2007 – Invitation to present Sir Holmes Miller Lecture, Wellington Branch New Zealand Antarctic Society, 22 November 2007.

2005 – Elected Fellow of The Royal Society of New Zealand.

1998 – Elected to the Academy Board of International Academy of Wood Science (1998–2004).

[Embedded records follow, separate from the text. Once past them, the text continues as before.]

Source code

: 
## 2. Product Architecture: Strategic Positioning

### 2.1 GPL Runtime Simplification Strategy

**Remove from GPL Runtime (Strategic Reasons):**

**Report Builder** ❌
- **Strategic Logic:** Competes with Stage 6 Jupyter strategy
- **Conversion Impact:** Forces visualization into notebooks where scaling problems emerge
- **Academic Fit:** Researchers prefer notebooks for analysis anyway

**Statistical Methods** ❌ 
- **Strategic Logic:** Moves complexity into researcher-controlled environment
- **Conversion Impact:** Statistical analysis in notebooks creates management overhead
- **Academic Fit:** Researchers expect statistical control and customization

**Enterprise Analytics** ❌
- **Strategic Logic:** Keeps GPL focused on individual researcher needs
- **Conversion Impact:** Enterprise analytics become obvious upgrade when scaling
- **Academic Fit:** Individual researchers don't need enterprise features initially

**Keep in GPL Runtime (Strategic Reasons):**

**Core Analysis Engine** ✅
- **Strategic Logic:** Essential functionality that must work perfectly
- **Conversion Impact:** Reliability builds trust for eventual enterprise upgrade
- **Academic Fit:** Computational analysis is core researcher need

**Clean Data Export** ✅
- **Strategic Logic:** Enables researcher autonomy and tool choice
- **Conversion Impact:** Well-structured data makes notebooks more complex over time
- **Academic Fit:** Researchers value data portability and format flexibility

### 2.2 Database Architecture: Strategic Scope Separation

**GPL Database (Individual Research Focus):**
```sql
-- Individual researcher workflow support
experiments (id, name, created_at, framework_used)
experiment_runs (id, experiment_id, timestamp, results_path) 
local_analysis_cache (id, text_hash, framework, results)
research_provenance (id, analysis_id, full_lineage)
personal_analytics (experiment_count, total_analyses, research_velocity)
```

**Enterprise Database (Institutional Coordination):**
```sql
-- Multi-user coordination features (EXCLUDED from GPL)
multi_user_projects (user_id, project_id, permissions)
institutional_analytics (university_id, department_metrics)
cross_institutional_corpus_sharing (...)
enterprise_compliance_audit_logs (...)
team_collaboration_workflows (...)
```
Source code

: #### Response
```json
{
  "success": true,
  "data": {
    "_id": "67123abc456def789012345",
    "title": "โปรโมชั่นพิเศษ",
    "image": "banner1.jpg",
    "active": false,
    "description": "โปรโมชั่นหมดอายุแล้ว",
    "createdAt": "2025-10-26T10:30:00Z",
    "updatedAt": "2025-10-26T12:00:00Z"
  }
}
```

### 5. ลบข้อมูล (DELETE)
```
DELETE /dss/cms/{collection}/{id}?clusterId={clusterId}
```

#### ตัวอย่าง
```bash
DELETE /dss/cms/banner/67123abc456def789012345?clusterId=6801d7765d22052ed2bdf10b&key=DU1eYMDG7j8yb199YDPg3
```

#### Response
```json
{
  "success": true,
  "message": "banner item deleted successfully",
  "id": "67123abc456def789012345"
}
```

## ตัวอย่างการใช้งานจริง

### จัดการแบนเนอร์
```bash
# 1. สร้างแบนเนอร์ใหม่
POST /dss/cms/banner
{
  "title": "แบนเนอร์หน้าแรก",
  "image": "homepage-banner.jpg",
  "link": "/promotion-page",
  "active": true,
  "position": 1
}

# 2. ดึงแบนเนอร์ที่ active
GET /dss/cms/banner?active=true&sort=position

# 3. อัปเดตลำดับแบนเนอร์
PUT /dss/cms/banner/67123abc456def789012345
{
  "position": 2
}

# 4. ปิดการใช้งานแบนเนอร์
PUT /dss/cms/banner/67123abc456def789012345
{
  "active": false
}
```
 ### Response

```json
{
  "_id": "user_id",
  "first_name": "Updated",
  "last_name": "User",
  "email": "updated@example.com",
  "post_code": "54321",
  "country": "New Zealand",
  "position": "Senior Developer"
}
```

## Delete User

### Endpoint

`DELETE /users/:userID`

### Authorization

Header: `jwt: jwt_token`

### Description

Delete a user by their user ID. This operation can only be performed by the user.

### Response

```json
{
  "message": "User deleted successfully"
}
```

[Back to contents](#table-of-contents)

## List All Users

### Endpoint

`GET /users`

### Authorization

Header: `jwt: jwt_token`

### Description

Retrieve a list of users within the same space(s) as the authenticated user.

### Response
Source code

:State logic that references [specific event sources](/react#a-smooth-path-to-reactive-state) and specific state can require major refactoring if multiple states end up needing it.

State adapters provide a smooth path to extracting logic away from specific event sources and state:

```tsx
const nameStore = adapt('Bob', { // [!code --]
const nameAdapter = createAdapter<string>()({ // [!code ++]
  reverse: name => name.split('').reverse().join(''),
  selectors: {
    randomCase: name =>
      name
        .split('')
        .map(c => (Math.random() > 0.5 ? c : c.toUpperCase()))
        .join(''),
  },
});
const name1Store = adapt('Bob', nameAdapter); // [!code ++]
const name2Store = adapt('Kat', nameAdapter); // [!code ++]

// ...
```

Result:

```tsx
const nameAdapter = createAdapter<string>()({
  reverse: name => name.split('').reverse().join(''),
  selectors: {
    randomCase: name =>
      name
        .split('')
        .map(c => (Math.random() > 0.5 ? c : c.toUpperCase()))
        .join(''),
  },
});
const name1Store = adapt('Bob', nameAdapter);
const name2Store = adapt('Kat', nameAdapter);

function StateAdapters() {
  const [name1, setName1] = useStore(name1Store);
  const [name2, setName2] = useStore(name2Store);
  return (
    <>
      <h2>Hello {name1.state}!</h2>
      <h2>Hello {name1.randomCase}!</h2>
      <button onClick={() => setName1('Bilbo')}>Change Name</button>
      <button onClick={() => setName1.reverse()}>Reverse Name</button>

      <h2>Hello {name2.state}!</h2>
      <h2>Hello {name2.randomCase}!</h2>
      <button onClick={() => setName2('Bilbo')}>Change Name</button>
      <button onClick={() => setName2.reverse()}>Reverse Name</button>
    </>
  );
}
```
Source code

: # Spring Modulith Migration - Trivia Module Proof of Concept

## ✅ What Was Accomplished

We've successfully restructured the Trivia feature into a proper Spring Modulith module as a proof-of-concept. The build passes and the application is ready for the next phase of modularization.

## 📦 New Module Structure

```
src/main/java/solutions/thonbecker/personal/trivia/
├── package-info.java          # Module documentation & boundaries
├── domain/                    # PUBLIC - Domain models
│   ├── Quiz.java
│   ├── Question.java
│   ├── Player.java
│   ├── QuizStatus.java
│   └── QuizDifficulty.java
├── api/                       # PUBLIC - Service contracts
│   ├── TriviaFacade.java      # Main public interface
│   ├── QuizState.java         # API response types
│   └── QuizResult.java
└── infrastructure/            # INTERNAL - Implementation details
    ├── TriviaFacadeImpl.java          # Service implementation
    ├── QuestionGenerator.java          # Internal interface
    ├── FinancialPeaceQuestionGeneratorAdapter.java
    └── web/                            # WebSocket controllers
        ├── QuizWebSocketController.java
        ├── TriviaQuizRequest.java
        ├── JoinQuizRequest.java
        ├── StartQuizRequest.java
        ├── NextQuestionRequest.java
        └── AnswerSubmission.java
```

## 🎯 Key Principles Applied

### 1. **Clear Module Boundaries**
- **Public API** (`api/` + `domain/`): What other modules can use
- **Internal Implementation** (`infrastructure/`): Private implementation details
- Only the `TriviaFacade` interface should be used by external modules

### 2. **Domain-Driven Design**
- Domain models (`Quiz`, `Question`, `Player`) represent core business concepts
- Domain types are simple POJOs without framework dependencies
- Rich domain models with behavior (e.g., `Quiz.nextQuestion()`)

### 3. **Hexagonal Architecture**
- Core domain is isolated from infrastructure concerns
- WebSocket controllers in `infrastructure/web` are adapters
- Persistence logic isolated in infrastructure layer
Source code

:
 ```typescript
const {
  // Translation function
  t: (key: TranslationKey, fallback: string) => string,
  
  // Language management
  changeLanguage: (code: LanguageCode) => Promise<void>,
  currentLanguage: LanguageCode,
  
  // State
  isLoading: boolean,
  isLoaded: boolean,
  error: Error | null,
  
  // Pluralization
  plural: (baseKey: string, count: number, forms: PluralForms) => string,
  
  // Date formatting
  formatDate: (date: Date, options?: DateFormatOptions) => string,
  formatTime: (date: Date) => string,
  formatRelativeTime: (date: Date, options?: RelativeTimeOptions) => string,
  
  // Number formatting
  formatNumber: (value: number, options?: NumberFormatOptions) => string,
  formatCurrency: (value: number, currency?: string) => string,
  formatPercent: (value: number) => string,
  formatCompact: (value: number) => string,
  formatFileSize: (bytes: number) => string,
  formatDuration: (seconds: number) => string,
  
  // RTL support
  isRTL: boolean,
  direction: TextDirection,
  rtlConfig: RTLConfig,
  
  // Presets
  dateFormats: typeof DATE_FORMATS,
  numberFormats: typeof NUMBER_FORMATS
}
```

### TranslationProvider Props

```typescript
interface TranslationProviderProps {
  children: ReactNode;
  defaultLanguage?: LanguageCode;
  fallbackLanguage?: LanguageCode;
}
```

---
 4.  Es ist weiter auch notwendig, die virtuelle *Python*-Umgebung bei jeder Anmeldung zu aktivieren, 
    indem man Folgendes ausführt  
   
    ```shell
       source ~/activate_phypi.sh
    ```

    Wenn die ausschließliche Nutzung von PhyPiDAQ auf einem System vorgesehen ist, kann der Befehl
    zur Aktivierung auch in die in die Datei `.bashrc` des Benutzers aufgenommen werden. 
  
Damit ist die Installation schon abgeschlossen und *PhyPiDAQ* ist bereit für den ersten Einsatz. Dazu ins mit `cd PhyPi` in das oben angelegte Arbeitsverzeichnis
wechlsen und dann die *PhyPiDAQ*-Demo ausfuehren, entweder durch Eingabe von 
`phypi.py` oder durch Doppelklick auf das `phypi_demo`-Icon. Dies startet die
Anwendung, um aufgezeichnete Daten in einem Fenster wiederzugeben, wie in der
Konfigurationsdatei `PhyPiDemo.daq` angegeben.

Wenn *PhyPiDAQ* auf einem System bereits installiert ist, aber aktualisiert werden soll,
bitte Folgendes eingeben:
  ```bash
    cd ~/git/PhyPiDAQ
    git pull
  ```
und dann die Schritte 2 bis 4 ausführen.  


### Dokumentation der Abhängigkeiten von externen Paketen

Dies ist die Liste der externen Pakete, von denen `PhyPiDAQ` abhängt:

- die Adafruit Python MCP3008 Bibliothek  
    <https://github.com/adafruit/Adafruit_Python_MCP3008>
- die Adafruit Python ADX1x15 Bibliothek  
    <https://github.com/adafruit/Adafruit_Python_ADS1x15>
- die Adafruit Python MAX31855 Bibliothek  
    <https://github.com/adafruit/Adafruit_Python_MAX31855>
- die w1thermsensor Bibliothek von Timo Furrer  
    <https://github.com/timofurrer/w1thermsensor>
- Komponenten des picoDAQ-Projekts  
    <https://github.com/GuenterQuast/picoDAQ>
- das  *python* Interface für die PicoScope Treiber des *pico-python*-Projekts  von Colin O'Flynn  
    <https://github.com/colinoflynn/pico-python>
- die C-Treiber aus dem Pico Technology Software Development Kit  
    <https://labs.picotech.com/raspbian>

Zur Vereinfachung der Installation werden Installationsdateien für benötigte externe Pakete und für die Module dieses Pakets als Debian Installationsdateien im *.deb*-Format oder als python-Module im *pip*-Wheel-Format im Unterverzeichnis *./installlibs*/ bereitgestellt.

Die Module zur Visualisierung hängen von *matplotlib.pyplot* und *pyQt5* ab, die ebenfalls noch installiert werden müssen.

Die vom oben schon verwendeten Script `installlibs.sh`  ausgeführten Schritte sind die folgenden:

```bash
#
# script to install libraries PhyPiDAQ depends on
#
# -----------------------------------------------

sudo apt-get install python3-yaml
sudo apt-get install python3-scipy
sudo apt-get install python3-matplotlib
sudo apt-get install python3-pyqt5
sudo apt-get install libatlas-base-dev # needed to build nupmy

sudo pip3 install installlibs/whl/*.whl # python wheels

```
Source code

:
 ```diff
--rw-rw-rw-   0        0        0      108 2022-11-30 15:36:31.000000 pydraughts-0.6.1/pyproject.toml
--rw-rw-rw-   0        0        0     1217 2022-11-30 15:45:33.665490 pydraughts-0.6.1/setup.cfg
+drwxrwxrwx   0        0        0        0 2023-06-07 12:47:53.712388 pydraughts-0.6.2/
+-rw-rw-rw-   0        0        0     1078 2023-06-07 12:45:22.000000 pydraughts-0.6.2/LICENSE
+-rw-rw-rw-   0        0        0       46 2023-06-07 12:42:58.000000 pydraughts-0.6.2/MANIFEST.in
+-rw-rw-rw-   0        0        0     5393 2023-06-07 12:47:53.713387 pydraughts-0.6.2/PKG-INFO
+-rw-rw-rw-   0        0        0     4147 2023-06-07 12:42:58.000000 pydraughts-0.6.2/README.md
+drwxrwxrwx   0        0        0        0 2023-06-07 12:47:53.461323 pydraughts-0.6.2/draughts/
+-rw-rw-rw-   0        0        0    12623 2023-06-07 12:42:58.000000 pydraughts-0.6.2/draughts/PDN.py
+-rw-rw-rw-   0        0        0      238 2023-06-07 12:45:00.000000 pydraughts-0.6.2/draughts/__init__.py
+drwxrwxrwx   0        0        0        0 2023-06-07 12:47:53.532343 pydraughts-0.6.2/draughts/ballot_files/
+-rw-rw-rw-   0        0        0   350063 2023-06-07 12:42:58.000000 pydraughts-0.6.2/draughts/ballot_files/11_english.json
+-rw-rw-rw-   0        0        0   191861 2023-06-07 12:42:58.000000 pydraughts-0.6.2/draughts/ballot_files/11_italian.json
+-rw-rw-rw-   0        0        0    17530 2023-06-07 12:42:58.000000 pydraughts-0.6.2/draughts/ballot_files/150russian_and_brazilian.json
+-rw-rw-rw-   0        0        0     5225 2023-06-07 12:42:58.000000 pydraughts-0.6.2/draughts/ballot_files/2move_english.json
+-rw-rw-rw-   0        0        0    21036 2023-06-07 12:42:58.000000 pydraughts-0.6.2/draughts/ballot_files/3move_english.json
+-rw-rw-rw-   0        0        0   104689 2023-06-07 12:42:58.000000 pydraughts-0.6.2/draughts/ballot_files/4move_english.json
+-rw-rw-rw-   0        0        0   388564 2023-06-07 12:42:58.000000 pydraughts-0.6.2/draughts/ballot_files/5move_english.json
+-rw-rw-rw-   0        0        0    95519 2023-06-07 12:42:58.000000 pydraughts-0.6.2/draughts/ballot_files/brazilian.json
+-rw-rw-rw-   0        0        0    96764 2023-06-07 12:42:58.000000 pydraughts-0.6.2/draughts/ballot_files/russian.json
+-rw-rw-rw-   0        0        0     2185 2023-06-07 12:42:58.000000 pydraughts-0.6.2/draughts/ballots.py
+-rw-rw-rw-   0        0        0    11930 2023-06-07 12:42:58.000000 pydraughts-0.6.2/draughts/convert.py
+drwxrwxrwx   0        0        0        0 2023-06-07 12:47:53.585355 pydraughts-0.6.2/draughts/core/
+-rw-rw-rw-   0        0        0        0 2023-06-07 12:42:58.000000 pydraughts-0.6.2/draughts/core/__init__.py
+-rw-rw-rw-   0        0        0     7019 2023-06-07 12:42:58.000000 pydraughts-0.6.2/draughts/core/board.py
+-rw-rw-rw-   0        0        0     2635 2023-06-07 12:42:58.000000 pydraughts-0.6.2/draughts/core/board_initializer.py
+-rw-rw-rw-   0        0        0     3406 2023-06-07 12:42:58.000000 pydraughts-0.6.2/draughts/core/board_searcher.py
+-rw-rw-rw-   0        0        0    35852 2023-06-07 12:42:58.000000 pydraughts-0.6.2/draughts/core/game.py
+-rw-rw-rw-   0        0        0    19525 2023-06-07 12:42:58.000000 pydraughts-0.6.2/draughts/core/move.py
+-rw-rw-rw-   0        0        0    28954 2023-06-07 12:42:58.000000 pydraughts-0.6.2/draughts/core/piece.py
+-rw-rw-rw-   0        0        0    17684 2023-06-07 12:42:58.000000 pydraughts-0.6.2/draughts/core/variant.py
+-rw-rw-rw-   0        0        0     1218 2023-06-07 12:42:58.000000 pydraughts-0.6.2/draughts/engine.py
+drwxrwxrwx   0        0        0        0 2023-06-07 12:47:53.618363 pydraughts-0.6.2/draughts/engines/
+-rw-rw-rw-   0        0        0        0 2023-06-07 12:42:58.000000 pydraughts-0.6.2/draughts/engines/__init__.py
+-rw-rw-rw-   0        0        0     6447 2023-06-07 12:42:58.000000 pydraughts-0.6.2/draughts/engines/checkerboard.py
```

1990 – Elected Fellow of International Academy of Wood Science

== Selected works ==
- Kirk, T. Kent, and Roberta L. Farrell. "Enzymatic" combustion": the microbial degradation of lignin." Annual Reviews in Microbiology 41.1 (1987): 465–501.
- Kirk, T. Kent, et al. "Production of multiple ligninases by Phanerochaete chrysosporium: effect of selected growth conditions and use of a mutant strain." Enzyme and Microbial technology 8.1 (1986): 27–32.
- Farrell, Roberta L., et al. "Physical and enzymatic properties of lignin peroxidase isoenzymes from Phanerochaete chrysosporium." Enzyme and microbial technology 11.6 (1989): 322–328.
- Farrell, R.L., Blanchette, R.A., Brush, T.S., Hadar, Y., Iverson, S., Krisa, K., Wendler, P.A., Zimmerman, W. (1993). Cartapip™: a biopulping product for control of pitch and resin acid problems in pulp mills. J. Biotechnol. 30: 115–122.
- Farrell, R.L. (1998). Science, technology and end-users: optimising R&D for the commercial sector for society’s benefits. In Leadership Priorities for New Zealand Science and Technology sponsored by the Academy Council of The Royal Society of New Zealand, 5–6 November 1998. Miscellaneous series 54, pp. 127–131.
- Pointing, S.B., Chan,Y., Lacap, D.C., Lau, M.C.Y., Jurgens, J., Farrell,R.L.. 2009. Highly specialized microbial diversity in hyper-arid polar desert . Proc Natl Acad Sci.USA, volume 106 no. 47 19964-19969. doi: 10.1073/pnas.0908274106. Epub 2009 Oct 22.
- Farrell, R.L., Arenz, B.E., Duncan, S.M., Held, B.W. Jurgens, J.A., Blanchette, R.A. 2011. Introduced and Indigenous Fungi of the Ross Island Historic Huts and Pristine Areas of Antarctica. Polar Biology. doi: 10.1007/s00300-011-1060-8.
- Chan Y., Van Nostrand J.D., Zhou J., Pointing, S.B., Farrell, R.L. 2013. Functional ecology of an Antarctic Dry Valleys landscape. Proc Natl Acad Sci (USA) 110: 8990–8995. doi: 10.1073/pnas.1300643110. Epub 2013 May 13.